Il en est de même du souhait de définir des thématiques fédératrices, regroupant le maximum
de chercheurs associés à un même projet nécessairement pluridisciplinaire et s’accompagnant
de tables rondes multiples et toujours renouvelées : autant de facteurs qui ne peuvent
qu’éloigner de la technicité liée à un domaine restreint de compétences – qui paraît relever
d’une historiographie obsolète – au profit d’une globalisation des intérêts et des champs de
recherche, dans une histoire désormais interconnectée et enfin au diapason des enjeux du
troisième millénaire…
Par ailleurs, la langue des manuscrits a des caractéristiques bien particulières53 ; sa technicité
peut la rendre d’un accès difficile, même à des locuteurs de langue arabe qui n’y sont pas
habitués.
Ainsi, certains auteurs ont une connaissance très approfondie de l’arabe, du point de vue du
lexique comme de celui de la grammaire. Mais le type d’apprentissage qu’ils en ont effectué
explique qu’il s’agit souvent d’une langue « formulaire », dont les rédacteurs reprennent
en les intégrant dans leur propos tout ou partie d’expressions qu’ils ont mémorisées lors de
leurs études religieuses. Ces emprunts souvent ne sont pas cités, mais peuvent aujourd’hui
être détectés grâce à des moyens modernes d’investigation, comme le logiciel al-šāmila. On
peut supposer qu’ils étaient reconnus par les auditeurs ou les lecteurs partageant les mêmes
références culturelles, tout au moins les plus savants d’entre eux.
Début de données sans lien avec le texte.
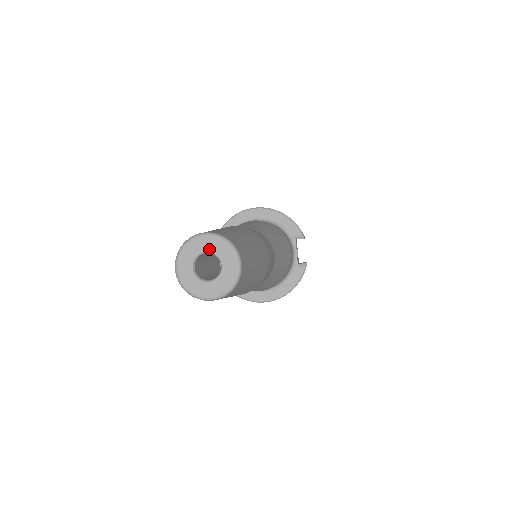
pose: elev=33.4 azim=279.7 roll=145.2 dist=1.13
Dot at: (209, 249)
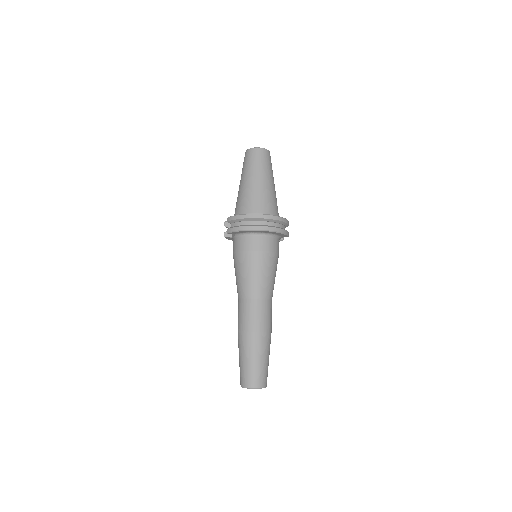
Dot at: occluded
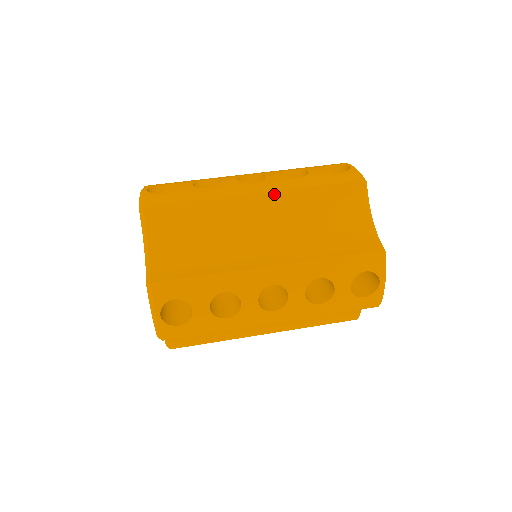
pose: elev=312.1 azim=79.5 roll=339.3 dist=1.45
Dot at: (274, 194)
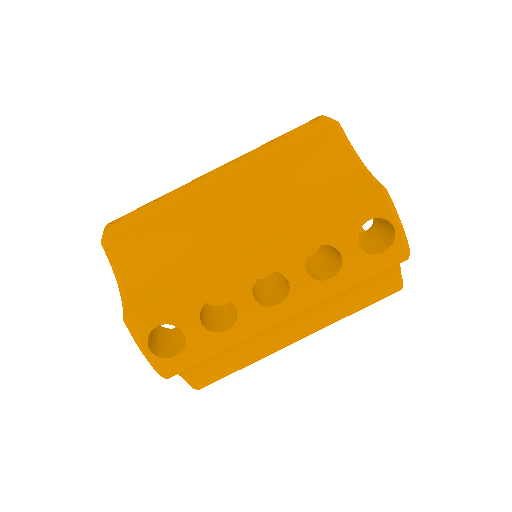
Dot at: (237, 175)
La langue arabe de ces textes est donc dotée de lexiques spécialisés selon les thèmes traités,
mais restant assez « formulaire », conformément à ce que l’on attend d’une lingua franca
technico-scientifique maniée comme une langue de spécialité par des auteurs dont elle n’est
pas la langue maternelle. De ce point de vue, elle a, pour la période historique considérée, un
peu le statut de l’anglais international d’aujourd’hui, ou du latin d’autrefois en Europe.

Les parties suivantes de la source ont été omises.